Will it happen any time soon? I hope so. Though I'm hearing talk that "erasing erasure" is probably off the table for Java 7. That would be a truly sad thing.
5 comments:
Actually this is the wall of not understanding generics properly, not erasure.
Let's change DoesStuff to:
public interface DoesStuff {
....Iterator<? extends Superclass> iterator();
}
And live happily ever after.
Well, I live happily ever after...or until I want to make DoesStuff Iterable. If I do that,I get a type clash:
public interface DoesStuff extends Iterable<Superclass> {
Iterator<? extends Superclass> iterator();
}
I haven't found a way to genericize the extends of Iterable to make it work. Perhaps you have another solution, Ricky?

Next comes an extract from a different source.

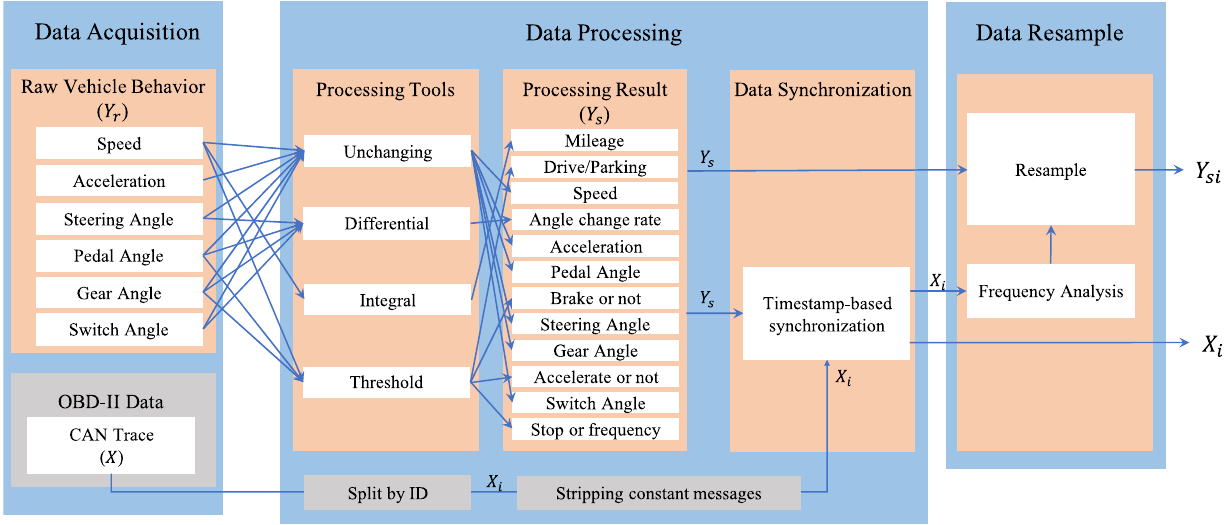
Figure 5. Data collection and processing flow.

You can simply use a generic type parameter ... for instance ...
public interface DoesStuff<T extends Superclass> extends Iterable<T> {
Iterator<T> iterator();
}
The suggestion by anonymous doesn't seem to help. If I do as suggested I still can't make my concrete class Iterable.
I'd love to solve this problem without needing the iterator adaptor (and without obfuscating the code with too much generics gobblygook).
Perhaps someone could provide a complete example that works? If they send it to me via email, I'll format it in a blog posting and give them credit.
Thanks Brian. This old (by Internet time standards) post of yours came in real handy when I wanted to return a String iterator for a SortedMap's keys.